[Cinéma] Last Knights : le cas Kazuaki KIRIYA
C’est directement en DVD qu’est sorti en ce début d’année Last Knights, dernier film de Kazuaki KIRIYA, déjà réalisateur des ambitieux CASSHERN et GOEMON. Une sortie en catimini pour le premier film international du réalisateur pourtant soutenu par une distribution d’envergure internationale : rien de moins que Clive OWEN et Morgan FREEMAN. L’occasion de revenir sur les 3 longs métrages de ce réalisateur audacieux qui détonne dans le paysage du divertissement cinématographique japonais.
Le choc Casshern
En 2004, les premières images d’un film japonais de science-fiction font grand bruit sur la toile et dans les magazines spécialisés, y compris en France (chez Mad Movies notamment). Des images flashy et hypnotiques à l’ambitieux look néo-rétro, des effets numériques à la truelle et des séquences d’actions dantesques, totalement folles qui font de l’objet filmique à venir un véritable manga live. Il s’agit de Casshern, adaptation d’un vieil animé des années 70 et premier long métrage de Kazuaki KIRIYA, jeune réalisateur jusqu’alors uniquement connu pour avoir réalisés des clips pour la jpop star Hikaru UTADA dont il est alors accessoirement le mari. C’est peu dire, devant ces images impressionnantes, que le film fait l’objet d’une attente extatique et que son réalisateur semble devenir une sorte de messie potentiel pour les fan de SF et de cinéma japonais débridé.
Au final, le film, sans être exempt de défauts, impressionne par ses partis pris visuels et sa réalisation hyper dynamique ; un projet finalement en pointe d’une mouvance cinématographique marquante du milieu des années 2000. En effet, il y développe une approche comparable à celle de Sky Captain and the world of Tomorrow (Kerry CONRAN, sorti en 2004), Sin City (de Robert RODRIGUEZ, 2005) et 300 ( de Zack SNYDER, 2006), à savoir user du fond vert pour retrouver le dynamisme et la stylisation permis par les comics books et les mangas. A noter d’ailleurs qu’on retrouvera par la suite le style de KIRIYA dans certaines réalisations occidentales; SNYDER par exemple n’hésitant pas à recopier littéralement certains plans de la séquence du combat avec le robots dans son Sucker Punch.
Goemon, fantasy épique et décadente
C’est à l’été 2009 que sort Goemon, deuxième long métrage de Kazuaki KIRIYA, sur les écrans japonais. Le réalisateur applique la même recette que pour Casshern – tournage sur fond vert – à un sujet issu cette fois du folklore historique national. Il s’inspire là du personnage historique de Goemon, équivalent japonais de Robin des bois ayant vécu au moment des troubles de l’époque Sengoku.

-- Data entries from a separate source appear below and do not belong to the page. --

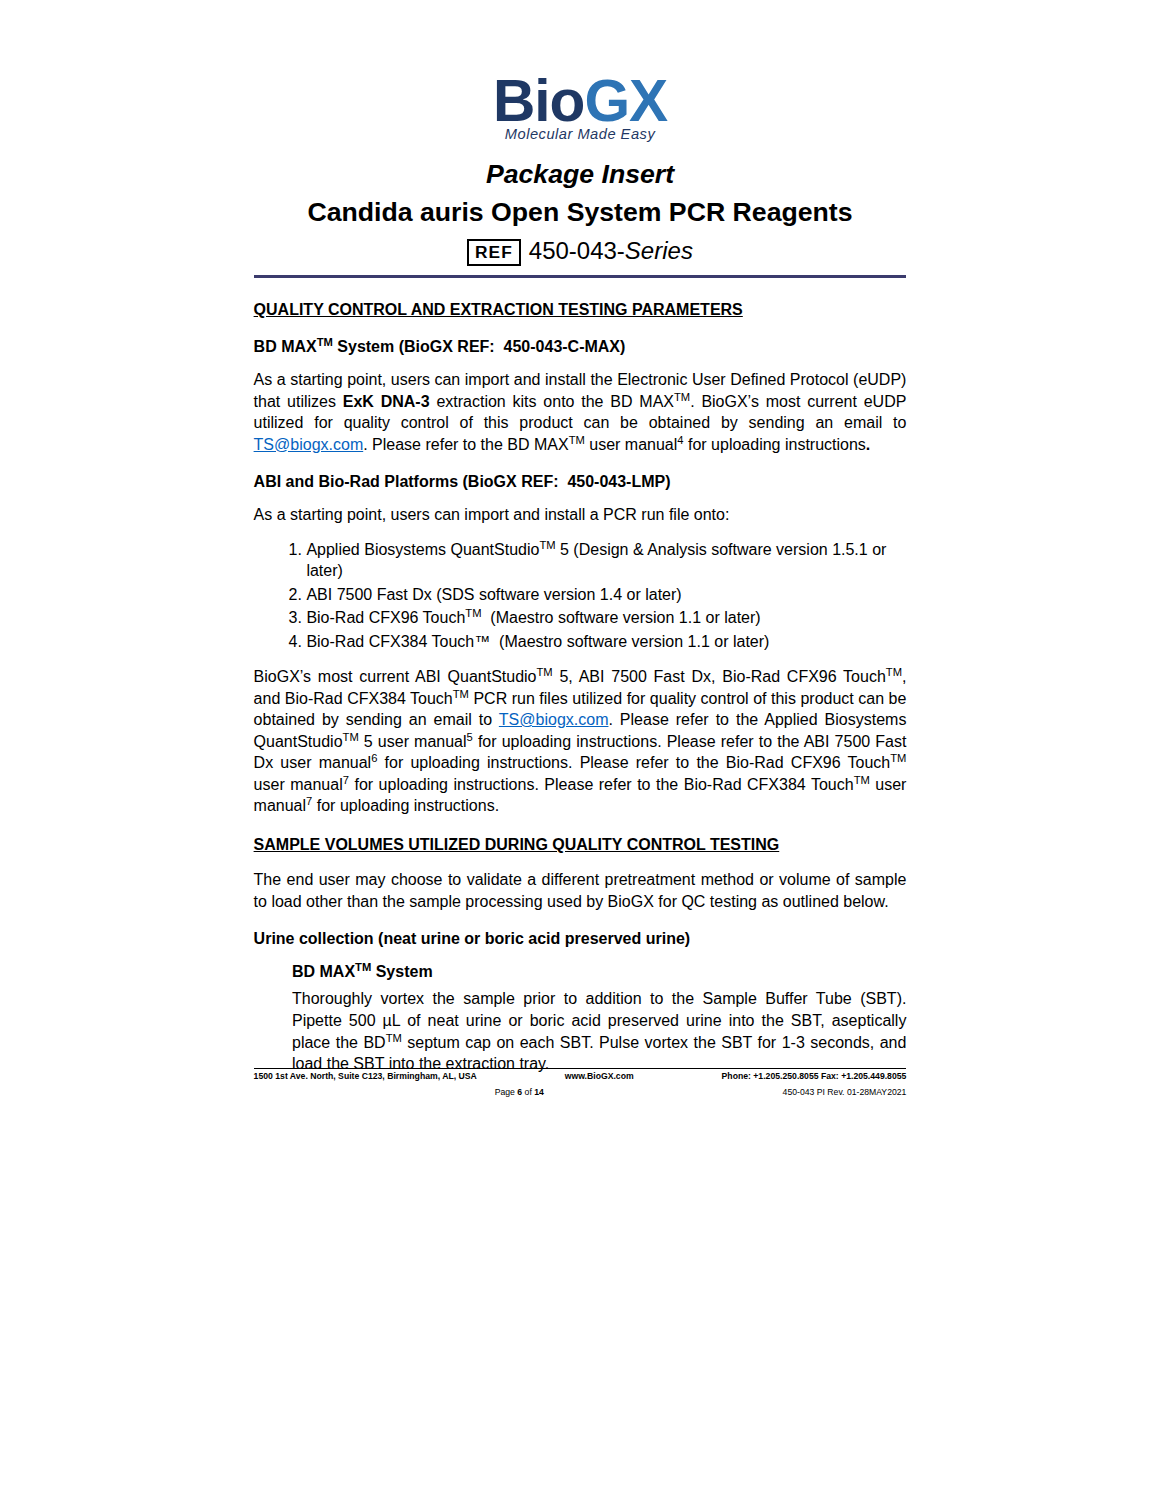BioGX
Molecular Made Easy
Package Insert
Candida auris Open System PCR Reagents
REF 450-043-Series
QUALITY CONTROL AND EXTRACTION TESTING PARAMETERS
BD MAXTM System (BioGX REF: 450-043-C-MAX)
As a starting point, users can import and install the Electronic User Defined Protocol (eUDP) that utilizes ExK DNA-3 extraction kits onto the BD MAXTM. BioGX’s most current eUDP utilized for quality control of this product can be obtained by sending an email to TS@biogx.com. Please refer to the BD MAXTM user manual4 for uploading instructions.
ABI and Bio-Rad Platforms (BioGX REF: 450-043-LMP)
As a starting point, users can import and install a PCR run file onto:
Applied Biosystems QuantStudioTM 5 (Design & Analysis software version 1.5.1 or later)
ABI 7500 Fast Dx (SDS software version 1.4 or later)
Bio-Rad CFX96 TouchTM (Maestro software version 1.1 or later)
Bio-Rad CFX384 Touch™ (Maestro software version 1.1 or later)
BioGX’s most current ABI QuantStudioTM 5, ABI 7500 Fast Dx, Bio-Rad CFX96 TouchTM, and Bio-Rad CFX384 TouchTM PCR run files utilized for quality control of this product can be obtained by sending an email to TS@biogx.com. Please refer to the Applied Biosystems QuantStudioTM 5 user manual5 for uploading instructions. Please refer to the ABI 7500 Fast Dx user manual6 for uploading instructions. Please refer to the Bio-Rad CFX96 TouchTM user manual7 for uploading instructions. Please refer to the Bio-Rad CFX384 TouchTM user manual7 for uploading instructions.
SAMPLE VOLUMES UTILIZED DURING QUALITY CONTROL TESTING
The end user may choose to validate a different pretreatment method or volume of sample to load other than the sample processing used by BioGX for QC testing as outlined below.
Urine collection (neat urine or boric acid preserved urine)
BD MAXTM System
Thoroughly vortex the sample prior to addition to the Sample Buffer Tube (SBT). Pipette 500 µL of neat urine or boric acid preserved urine into the SBT, aseptically place the BDTM septum cap on each SBT. Pulse vortex the SBT for 1-3 seconds, and load the SBT into the extraction tray.
1500 1st Ave. North, Suite C123, Birmingham, AL, USA www.BioGX.com Phone: +1.205.250.8055 Fax: +1.205.449.8055
450-043 PI Rev. 01-28MAY2021 Page 6 of 14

Les deux films ont beaucoup de point commun, mais cette fois le réalisateur se permet d’y ajouter un peu d’humour dans la première partie, et signe une photographie aux couleurs plus vives que précédemment. La réalisation est toujours survoltée et l’on retrouve certains plans signatures de KIRIYA (plan du héro en ombre chinoise pendant un saut devant la lune, gros plan ralenti du visage du héros en plein tranchage d’ennemi …).
Au niveau de la direction artistique aussi, on sent que le réalisateur se fait plaisir en imaginant un Japon féodal à l’architecture surdimensionnée qui marie des éléments occidentaux comme japonais. Les costumes aussi sont somptueusement décadents.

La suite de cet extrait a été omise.